Professora denuncia colega por tirar comida de gatos em campus da UFMG

Denúncia de maus-tratos teria ocorrido em campus que reúne a Faculdade de Medicina, a Escola de Enfermagem e o Hospital das Clínicas, no Santa Efigênia. Cerca de 60 gatos são mantidos no local, pelo projeto Proteger e Cuidar


postado em 25/03/2017 06:00 / atualizado em 25/03/2017 10:16

Cerca de 60 gatos vivem hoje no Câmpus Saúde da UFMG sob os cuidados de professoras da Escola de Enfermagem(foto: Proteger e Cuidar/Divulgação )
Cerca de 60 gatos vivem hoje no Câmpus Saúde da UFMG sob os cuidados de professoras da Escola de Enfermagem (foto: Proteger e Cuidar/Divulgação )

Duas professoras que mantêm um projeto que cuida de gatos no Câmpus Saúde da Universidade Federal de Minas Gerais (UFMG), no Bairro Santa Efigênia, denunciaram um professor doutor, de renome internacional, por maus-tratos, porque teria mandado uma aluna orientada por ele retirar a água e a comida colocada para animais que vivem no local.

O câmpus congrega a Faculdade de Medicina, a Escola de Enfermagem e o Hospital das Clínicas. O último é o atual responsável pela gestão da área. De acordo com a delegada Cristiane Ferreira, titular da Delegacia Especializada de Investigação de Crimes contra a Fauna, onde foi feita a denúncia, retirar a comida não configura maus-tratos, a priori, e o caso é considerado como fato atípico.

A professora da Escola de Enfermagem Ana Lúcia de Mattia, fundadora do projeto Proteger e Cuidar, afirma que na quinta-feira da semana passada, quando transitava no corredor que dá acesso ao laboratório coordenado pelo professor denunciado, uma jovem a abordou e perguntou se ela era a mulher que alimentava os gatos que vivem nas dependências da universidade. Ela respondeu que sim e a moça, que, segundo ela, a muito custo se identificou como aluna, teria ordenado que parasse de dar comida aos felinos, senão tiraria as vasilhas deixadas por ela.

“Enquanto conversava com a aluna, vi que uma das caixas plásticas em que alimenta os gatos já não estava lá nem o pote de água, que ficam no canteiro ao lado do laboratório. Três cartazes produzidos pela comissão que faz a gestão do câmpus, que pedem respeito aos animais e para não mexer na comida dada a eles, também haviam sumido. A jovem confessou que já tinha retirado tudo a mando do professor doutor, que a coordena, e jogado no lixo comum, misturado a outros rejeitos, como fraldas e restos de comida”, continuou Ana Lúcia.

**Tarefa a cumprir:** Continue a notícia sobre os gatos do Câmpus Saúde da UFMG a partir da última frase apresentada. As linhas que vêm a seguir não têm relação com a notícia.

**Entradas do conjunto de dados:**

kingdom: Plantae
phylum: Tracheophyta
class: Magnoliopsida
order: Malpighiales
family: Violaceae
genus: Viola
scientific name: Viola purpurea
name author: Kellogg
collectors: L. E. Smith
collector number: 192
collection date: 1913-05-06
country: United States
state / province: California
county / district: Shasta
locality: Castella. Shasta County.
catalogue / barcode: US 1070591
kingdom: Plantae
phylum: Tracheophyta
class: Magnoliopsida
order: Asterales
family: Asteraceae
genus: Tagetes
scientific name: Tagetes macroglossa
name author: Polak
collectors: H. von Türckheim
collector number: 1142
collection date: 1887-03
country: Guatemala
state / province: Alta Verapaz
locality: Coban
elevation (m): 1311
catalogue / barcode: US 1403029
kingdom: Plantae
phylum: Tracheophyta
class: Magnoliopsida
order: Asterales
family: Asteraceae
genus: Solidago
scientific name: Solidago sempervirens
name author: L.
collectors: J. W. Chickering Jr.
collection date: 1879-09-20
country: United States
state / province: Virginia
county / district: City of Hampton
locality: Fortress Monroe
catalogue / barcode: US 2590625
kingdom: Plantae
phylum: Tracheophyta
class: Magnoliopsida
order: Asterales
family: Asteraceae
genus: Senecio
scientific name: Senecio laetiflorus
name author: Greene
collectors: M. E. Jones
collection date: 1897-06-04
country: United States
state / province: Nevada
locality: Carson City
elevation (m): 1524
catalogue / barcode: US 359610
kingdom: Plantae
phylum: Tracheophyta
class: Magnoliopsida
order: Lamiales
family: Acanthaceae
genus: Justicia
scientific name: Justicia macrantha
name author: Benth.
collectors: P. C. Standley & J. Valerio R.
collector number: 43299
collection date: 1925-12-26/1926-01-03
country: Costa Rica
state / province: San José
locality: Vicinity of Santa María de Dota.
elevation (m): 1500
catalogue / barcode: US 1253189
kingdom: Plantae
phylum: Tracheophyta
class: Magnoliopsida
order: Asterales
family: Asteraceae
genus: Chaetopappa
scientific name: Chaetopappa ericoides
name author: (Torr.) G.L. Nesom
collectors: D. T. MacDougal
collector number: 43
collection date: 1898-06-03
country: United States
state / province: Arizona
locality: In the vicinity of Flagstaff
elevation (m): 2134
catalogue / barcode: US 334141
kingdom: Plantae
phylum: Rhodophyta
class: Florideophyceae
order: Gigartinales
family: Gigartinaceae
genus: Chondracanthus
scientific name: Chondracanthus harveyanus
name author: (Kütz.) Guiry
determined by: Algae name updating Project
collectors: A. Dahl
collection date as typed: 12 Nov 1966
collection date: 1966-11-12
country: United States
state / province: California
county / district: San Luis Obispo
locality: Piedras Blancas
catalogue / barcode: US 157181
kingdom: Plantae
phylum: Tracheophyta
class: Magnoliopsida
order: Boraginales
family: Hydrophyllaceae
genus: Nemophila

**Resposta da tarefa:**
Ana Lúcia conta que foi, então, procurar o homem, que segundo ela, a teria atendido de maneira grosseira e gritado, mandando que ela levasse os animais para a casa dela. Naquela tarde, a professora registrou, na Delegacia Especializada de Investigação de Crimes contra a Fauna, um boletim de ocorrência contra o professor e a aluna. As duas professoras que integram o projeto também fizeram um registro interno do ocorrido na Comissão Permanente do Câmpus Saúde da UFMG, que gerencia o lugar.

APURAÇÃO INTERNA Em nota, a Comissão informou que foi notificada pelas partes e instaurou procedimento de apuração dos fatos, considerando a atuação das professoras no projeto Proteger e Cuidar e o grande fluxo de pacientes atendidos no complexo Hospital das Clínicas, localizado no Câmpus Saúde da UFMG. A assessoria também informou que tentou contato por telefone com o professor, porém ele não foi encontrado.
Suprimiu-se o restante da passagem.